In conclusion, Walmart’s first-quarter results have underlined its strategic initiatives and operational efficiency. The company remains committed to its full-year outlook, suggesting confidence in its ability to continue delivering shareholder value amidst a dynamic retail landscape. The reiteration of the Buy rating and price target by TD Cowen reflects the firm’s optimism about Walmart’s prospects and its continued performance in the market. According to InvestingPro, Walmart has maintained dividend payments for 53 consecutive years, demonstrating consistent shareholder returns. For deeper insights into Walmart’s valuation and 12 additional ProTips, including detailed financial analysis and future growth prospects, investors can access the comprehensive Pro Research Report available on InvestingPro.
In other recent news, Walmart’s financial performance has been a focal point for investors, as the company reported earnings per share (EPS) of $0.61 for the first quarter of fiscal year 2026, surpassing the forecasted $0.58. Walmart’s revenue reached $165.61 billion, slightly exceeding expectations, and marked a 4% year-over-year increase. The company’s U.S. comparable sales grew by 4.5%, with Sam’s Club comparable sales showing a notable 6.7% increase. Analysts from Citi have maintained a Buy rating with a $120 price target, citing Walmart’s strong sales and EPS performance despite a lower gross margin due to product mix.
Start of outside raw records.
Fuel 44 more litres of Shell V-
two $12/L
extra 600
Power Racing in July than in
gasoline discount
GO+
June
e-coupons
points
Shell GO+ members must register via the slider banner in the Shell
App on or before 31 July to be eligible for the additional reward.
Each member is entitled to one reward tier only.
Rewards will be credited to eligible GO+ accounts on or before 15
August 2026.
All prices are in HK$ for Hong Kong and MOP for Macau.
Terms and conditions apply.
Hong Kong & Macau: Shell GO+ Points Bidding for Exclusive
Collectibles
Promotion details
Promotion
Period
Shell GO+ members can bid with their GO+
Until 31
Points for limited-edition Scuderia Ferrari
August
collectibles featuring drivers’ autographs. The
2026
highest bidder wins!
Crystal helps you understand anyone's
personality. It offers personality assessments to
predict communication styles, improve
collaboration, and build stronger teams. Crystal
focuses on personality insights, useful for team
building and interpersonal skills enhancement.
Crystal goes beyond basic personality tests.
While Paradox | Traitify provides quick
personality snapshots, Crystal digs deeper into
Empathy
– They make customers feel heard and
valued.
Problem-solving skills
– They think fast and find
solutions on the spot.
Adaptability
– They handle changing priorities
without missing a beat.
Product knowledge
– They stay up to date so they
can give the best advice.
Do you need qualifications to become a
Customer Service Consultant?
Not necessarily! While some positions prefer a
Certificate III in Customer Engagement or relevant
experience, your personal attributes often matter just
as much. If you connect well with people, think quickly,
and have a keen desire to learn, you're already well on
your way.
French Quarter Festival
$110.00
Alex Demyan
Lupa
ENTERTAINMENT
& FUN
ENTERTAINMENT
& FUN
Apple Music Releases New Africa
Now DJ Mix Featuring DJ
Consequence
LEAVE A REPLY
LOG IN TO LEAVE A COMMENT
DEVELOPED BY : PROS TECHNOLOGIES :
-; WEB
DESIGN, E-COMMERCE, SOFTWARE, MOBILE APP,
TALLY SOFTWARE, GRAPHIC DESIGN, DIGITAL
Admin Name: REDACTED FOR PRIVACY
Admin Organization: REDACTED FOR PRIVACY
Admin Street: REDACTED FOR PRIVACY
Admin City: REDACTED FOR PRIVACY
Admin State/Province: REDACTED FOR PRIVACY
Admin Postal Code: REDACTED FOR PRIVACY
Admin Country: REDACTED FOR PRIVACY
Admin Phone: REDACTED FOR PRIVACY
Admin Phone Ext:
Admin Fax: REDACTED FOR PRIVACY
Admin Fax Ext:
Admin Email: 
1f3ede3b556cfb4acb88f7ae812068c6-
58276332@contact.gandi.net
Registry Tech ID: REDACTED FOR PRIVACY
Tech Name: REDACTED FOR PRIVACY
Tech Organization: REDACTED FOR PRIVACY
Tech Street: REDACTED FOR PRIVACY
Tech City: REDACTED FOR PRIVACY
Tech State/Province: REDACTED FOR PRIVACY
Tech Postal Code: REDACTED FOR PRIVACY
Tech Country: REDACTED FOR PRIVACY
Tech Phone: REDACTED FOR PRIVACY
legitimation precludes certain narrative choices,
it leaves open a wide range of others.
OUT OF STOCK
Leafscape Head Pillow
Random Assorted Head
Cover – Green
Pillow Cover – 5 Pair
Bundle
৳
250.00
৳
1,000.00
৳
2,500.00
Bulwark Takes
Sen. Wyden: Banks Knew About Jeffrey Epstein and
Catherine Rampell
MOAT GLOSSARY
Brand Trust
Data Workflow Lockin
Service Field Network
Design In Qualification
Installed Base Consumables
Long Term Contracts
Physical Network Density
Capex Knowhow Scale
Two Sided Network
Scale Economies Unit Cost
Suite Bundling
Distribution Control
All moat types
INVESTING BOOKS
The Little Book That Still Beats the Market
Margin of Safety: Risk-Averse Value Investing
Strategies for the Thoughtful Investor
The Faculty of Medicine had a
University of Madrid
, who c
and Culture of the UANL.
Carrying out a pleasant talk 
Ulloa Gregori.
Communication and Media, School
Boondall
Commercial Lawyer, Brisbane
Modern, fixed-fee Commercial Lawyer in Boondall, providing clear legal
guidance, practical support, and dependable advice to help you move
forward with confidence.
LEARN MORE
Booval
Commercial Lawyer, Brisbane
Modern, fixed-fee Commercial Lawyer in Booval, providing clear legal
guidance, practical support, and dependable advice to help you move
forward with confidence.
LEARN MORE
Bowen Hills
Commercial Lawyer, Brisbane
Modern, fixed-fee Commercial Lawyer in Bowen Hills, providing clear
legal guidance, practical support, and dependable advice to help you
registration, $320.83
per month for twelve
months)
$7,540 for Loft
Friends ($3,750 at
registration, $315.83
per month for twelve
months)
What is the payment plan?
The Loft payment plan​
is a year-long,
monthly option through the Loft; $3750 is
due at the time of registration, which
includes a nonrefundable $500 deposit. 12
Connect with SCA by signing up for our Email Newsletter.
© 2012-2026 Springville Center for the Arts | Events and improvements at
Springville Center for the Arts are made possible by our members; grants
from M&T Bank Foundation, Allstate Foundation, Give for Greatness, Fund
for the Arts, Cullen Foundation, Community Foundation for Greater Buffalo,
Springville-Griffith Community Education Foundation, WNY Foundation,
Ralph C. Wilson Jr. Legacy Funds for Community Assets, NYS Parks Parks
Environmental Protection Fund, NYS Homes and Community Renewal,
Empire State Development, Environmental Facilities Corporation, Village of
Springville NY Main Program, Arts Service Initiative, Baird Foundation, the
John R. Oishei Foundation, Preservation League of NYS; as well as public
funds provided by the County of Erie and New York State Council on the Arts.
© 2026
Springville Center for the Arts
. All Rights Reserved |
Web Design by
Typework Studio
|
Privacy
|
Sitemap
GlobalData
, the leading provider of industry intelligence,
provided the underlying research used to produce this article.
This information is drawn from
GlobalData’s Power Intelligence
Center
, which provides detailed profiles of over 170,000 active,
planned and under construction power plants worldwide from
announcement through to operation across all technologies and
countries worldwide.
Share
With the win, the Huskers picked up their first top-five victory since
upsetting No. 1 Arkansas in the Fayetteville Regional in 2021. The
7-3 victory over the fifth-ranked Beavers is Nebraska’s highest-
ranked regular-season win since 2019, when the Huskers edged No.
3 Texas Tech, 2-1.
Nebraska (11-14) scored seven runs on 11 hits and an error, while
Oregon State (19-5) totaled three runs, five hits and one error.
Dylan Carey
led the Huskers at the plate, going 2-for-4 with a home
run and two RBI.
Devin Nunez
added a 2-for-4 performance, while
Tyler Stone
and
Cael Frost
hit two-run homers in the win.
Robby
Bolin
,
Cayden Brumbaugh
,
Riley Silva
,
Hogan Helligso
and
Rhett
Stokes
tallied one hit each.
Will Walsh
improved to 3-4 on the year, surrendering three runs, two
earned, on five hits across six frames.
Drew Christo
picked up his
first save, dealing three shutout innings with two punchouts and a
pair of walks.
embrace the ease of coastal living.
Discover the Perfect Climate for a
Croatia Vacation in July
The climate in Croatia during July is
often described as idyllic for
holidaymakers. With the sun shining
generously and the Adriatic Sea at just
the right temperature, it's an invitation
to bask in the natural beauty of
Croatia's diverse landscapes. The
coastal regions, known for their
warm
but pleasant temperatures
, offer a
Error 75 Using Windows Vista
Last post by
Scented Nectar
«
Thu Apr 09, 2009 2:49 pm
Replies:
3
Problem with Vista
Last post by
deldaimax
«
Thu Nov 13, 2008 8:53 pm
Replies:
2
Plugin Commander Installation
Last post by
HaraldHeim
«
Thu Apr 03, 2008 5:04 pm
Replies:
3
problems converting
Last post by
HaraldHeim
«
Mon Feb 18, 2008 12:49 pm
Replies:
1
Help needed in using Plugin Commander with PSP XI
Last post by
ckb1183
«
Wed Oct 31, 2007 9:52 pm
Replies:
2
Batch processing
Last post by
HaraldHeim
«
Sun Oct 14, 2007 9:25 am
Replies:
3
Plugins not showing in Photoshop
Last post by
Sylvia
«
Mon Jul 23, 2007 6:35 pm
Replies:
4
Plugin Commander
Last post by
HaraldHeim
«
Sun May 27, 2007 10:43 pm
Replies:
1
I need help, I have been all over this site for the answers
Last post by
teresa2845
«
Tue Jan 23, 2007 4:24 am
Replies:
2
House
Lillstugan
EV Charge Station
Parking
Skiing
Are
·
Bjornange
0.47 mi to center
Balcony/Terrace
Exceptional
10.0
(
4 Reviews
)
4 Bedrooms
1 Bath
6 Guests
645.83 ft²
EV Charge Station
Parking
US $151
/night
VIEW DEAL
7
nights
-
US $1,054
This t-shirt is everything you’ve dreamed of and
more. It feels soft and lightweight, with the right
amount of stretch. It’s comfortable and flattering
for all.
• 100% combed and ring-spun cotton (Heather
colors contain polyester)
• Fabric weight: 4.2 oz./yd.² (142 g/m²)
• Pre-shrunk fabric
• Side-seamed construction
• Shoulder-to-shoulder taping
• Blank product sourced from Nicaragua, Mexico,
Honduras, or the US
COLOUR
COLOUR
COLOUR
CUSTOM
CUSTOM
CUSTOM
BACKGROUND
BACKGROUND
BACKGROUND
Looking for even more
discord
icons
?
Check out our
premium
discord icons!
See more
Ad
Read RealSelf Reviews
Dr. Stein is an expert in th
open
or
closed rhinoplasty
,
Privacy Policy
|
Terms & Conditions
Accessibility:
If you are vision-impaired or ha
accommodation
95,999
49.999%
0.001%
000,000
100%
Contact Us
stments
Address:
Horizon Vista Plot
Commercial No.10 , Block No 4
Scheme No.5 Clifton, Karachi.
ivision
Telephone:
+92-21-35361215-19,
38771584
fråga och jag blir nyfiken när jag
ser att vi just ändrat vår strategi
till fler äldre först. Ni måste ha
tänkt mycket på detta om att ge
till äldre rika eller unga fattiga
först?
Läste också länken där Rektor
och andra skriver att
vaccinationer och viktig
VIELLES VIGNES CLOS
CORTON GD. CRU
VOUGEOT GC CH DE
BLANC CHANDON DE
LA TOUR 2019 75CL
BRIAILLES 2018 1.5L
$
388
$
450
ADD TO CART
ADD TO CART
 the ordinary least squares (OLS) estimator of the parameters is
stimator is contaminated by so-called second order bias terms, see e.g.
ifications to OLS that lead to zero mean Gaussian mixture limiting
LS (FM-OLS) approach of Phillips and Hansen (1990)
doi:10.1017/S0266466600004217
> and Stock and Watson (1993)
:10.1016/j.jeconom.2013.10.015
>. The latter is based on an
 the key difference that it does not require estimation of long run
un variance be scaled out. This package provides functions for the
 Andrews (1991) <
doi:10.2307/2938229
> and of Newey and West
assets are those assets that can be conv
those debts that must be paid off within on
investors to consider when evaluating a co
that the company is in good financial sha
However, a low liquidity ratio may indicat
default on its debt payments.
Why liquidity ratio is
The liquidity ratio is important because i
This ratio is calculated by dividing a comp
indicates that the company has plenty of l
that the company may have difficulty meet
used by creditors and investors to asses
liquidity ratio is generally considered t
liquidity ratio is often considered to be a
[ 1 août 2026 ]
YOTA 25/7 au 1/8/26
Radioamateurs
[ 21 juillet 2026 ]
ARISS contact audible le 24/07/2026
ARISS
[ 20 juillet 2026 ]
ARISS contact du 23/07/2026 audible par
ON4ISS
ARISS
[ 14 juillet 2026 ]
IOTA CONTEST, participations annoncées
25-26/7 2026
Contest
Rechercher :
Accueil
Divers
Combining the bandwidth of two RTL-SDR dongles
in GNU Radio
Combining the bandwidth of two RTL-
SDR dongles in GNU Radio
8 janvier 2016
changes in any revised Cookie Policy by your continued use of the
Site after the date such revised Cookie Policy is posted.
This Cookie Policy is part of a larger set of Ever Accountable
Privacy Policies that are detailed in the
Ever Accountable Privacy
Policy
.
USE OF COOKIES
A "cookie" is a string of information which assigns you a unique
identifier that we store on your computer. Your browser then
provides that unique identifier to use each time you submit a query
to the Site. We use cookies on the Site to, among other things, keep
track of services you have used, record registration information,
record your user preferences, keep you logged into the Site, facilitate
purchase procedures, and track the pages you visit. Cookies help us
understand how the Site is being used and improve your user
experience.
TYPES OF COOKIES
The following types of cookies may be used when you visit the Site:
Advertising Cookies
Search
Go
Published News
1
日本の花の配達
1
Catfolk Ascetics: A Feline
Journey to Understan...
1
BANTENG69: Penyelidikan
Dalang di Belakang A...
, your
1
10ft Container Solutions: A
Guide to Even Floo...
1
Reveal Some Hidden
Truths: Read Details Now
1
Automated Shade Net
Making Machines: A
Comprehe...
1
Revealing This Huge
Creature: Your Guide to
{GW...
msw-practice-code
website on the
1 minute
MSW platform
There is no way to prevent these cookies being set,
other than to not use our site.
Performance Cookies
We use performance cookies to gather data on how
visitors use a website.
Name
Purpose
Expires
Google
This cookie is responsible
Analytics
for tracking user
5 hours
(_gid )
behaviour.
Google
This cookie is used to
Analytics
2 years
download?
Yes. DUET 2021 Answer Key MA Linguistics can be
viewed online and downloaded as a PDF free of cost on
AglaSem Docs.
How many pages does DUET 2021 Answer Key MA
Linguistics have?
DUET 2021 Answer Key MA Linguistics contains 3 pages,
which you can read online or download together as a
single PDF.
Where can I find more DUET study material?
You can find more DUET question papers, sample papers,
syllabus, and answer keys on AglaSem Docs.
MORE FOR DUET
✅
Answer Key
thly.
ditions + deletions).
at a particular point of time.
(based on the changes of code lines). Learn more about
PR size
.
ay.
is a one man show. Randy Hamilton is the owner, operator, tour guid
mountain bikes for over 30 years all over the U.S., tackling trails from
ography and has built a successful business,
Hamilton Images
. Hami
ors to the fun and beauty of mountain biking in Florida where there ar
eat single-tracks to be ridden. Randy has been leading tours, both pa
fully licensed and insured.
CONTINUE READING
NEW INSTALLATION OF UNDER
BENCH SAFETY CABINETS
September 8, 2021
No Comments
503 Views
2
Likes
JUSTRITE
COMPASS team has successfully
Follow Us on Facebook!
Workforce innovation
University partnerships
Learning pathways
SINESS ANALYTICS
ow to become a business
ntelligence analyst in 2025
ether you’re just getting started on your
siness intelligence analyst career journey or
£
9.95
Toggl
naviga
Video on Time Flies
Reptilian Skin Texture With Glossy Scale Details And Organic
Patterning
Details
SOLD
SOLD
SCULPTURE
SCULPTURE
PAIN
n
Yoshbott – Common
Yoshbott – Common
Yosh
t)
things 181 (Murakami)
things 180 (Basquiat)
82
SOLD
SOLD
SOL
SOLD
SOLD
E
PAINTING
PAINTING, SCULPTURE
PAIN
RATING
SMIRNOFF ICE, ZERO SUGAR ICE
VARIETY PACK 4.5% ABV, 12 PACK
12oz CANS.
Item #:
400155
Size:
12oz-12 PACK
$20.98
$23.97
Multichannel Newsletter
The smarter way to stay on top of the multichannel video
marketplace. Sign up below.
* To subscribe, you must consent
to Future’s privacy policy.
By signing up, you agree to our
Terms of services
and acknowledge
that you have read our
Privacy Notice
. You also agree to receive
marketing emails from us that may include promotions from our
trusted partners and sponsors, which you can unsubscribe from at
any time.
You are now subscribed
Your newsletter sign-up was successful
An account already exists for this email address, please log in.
Truist Securities also adjusted Walmart’s price target to $111, up from $107, while retaining a Buy rating, highlighting the company’s resilience and market share growth.
Walmart’s management confirmed their annual guidance but refrained from providing specific second-quarter earnings guidance, citing economic unpredictability. The company is optimistic about a 3.5% to 4.5% rise in second-quarter sales. Analysts have noted Walmart’s ability to navigate challenges such as tariffs and inventory management, with the company reaffirming its full-year sales growth guidance of approximately 4%. Walmart’s e-commerce segment achieved profitability for the first time globally, contributing to the company’s robust performance.